── Kutipan Terpilih ──

Reformasi Strategis PTS Menghadapi PTNBH

Forum Humas Perguruan Tinggi Muhammadiyah dan ’Aisyiyah (PTMA) menggelar Rapat Koordinasi Nasional (Rakornas) Humas PTMA pertama pada 5–7 Desember 2025 di Grand Rohan, Yogyakarta. Pada Sesi 2, Guru Besar Fakultas Teknologi Industri Universitas Islam Indonesia (UII), Prof. Fathul Wahid S.T., M.Sc., menyampaikan materi bertajuk “Perguruan Tinggi Swasta di Era Gempuran PTNBH”. 

Dalam pemaparannya, Prof. Fathul menekankan bahwa banyak faktor eksternal seperti kebijakan negara, pertumbuhan PTN BH, dan dinamika pasar pendidikan berada di luar kendali PTS. Karena itu, menurutnya, institusi perlu fokus pada hal-hal yang dapat dikendalikan. “Kita tidak bisa mengubah kondisi asimetris ini, tetapi kita bisa beradaptasi, bekerja sama, dan memperkuat strategi internal,” ujarnya.

Ia menjelaskan bahwa pemasaran perguruan tinggi tidak dapat dilakukan dengan satu metode. Sebaliknya, pendekatan harus menyeluruh, meliputi strategi luring dan digital. Contoh Strategi luring atau serangan darat meliputi kunjungan siswa SMA ke kampus, pameran pendidikan, kunjungan pihak universitas ke sekolah, program sehari menjadi mahasiswa, sponsorship kegiatan, hingga iklan cetak.

Selain itu, aktivitas memperkuat reputasi juga dilakukan melalui partisipasi dalam pameran internasional dan keaktifan di organisasi baik nasional maupun internasional. Upaya tersebut dinilai dapat memperluas jejaring sekaligus meningkatkan visibilitas institusi di hadapan publik.

Sementara itu, serangan udara atau strategi digital meliputi pengelolaan media sosial, Google Display Network, YouTube skip ads, Meta Ads, kolaborasi dengan influencer, pengiriman pesan WhatsApp, serta pengembangan halaman landing page yang efektif. Menurut Prof. Fathul, kanal digital harus dikelola secara serius mengingat perilaku calon mahasiswa yang semakin bergeser ke ranah internet.

Pada bagian lain, Prof. Fathul menekankan pentingnya konsistensi jenama. Ia menjelaskan bahwa branding guidelines merupakan aturan mengikat yang harus dipatuhi agar identitas institusi tampil seragam, mulai dari logo, warna, font, hingga tata letak untuk berbagai media promosi. Konsistensi ini, turut menentukan persepsi publik terhadap kredibilitas kampus.

───

Jawablah pertanyaan berikut berdasarkan kutipan terpilih di atas.
1. Di mana Rakornas Humas PTMA pertama diselenggarakan?
2. Apa judul materi yang disampaikan Prof. Fathul Wahid pada Sesi 2?
3. Mengapa kanal digital harus dikelola secara serius menurut Prof. Fathul?

── Entri yang Disediakan ──

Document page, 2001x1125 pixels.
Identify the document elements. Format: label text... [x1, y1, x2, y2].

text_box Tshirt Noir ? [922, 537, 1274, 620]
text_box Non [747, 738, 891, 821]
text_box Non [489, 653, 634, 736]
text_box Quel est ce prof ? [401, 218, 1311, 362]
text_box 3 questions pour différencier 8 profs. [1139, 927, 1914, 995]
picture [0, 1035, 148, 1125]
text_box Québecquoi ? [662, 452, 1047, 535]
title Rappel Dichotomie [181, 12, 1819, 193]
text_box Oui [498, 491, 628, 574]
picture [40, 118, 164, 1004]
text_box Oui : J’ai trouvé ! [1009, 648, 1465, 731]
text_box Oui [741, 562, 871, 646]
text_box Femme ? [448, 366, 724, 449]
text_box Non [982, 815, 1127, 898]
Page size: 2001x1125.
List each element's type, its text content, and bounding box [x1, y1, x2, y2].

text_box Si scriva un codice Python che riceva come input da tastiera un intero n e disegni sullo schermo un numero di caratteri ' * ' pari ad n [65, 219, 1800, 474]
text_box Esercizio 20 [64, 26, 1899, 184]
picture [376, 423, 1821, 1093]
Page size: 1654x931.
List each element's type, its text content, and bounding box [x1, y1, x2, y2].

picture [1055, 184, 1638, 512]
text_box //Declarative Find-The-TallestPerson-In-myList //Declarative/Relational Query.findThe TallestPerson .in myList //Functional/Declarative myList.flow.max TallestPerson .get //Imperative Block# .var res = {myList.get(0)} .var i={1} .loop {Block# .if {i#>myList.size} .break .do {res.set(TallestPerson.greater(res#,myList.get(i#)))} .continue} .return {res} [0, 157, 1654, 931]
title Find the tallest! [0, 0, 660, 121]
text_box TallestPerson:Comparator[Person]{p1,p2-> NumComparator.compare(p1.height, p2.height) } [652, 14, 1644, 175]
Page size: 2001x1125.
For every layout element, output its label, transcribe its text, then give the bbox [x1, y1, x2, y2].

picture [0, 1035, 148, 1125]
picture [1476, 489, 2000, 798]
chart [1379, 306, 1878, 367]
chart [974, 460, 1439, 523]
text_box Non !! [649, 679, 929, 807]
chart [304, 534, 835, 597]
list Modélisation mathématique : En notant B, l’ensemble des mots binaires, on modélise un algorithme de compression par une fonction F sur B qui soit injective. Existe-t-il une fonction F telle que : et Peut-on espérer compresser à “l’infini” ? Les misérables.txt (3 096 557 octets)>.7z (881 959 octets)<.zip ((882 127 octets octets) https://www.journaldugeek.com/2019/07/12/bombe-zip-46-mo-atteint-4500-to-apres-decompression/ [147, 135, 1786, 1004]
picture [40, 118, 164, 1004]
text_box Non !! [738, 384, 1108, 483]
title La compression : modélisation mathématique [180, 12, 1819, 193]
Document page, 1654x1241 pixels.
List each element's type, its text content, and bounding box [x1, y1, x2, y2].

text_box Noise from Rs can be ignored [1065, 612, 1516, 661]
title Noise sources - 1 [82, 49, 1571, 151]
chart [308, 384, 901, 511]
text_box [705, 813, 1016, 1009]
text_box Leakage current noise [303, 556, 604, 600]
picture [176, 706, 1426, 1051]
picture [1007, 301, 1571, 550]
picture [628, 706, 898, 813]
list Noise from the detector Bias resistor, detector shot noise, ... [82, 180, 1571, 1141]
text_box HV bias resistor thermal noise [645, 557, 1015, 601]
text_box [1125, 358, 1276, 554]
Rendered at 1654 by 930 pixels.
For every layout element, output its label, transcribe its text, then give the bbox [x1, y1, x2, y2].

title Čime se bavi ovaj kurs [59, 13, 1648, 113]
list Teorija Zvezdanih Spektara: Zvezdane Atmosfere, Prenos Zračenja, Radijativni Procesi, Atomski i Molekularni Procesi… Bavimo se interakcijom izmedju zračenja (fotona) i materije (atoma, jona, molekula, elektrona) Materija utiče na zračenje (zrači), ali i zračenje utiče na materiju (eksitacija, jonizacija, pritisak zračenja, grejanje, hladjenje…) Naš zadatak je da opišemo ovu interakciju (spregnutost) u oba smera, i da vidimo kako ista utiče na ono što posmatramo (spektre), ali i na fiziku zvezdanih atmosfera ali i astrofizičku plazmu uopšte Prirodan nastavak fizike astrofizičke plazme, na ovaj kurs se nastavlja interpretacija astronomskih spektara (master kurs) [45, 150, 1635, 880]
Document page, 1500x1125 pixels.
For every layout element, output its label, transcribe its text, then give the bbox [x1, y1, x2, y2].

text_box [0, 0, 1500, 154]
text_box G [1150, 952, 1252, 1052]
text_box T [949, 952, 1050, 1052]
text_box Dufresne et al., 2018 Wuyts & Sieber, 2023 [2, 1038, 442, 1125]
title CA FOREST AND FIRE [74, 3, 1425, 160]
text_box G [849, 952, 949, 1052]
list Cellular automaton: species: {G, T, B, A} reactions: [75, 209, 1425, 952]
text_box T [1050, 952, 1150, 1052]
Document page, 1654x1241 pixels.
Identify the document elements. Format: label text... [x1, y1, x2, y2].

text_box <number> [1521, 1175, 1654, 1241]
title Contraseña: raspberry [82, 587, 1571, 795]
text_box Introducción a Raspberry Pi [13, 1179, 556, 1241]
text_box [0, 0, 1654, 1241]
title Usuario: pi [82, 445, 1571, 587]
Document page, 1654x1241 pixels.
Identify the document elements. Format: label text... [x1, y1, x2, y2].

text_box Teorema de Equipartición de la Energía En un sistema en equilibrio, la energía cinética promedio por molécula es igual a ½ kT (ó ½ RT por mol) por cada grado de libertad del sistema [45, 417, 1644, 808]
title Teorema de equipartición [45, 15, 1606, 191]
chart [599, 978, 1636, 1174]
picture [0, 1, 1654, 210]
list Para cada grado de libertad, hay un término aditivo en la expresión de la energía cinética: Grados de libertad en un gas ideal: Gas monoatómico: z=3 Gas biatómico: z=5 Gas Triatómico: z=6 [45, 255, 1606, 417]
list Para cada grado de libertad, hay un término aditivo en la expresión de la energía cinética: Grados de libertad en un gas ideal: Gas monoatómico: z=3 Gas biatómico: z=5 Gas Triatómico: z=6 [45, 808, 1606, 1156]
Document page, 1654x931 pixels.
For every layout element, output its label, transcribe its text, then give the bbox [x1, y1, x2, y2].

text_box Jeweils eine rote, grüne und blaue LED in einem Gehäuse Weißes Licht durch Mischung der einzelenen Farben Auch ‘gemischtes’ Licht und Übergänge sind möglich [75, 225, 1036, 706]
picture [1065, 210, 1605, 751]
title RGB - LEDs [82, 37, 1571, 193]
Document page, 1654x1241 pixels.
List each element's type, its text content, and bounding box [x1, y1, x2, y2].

───

■ Jawaban
1. Rakornas Humas PTMA pertama diselenggarakan di Grand Rohan, Yogyakarta.
2. Judul materinya adalah “Perguruan Tinggi Swasta di Era Gempuran PTNBH”.
3. Kanal digital harus dikelola secara serius karena perilaku calon mahasiswa semakin bergeser ke ranah internet.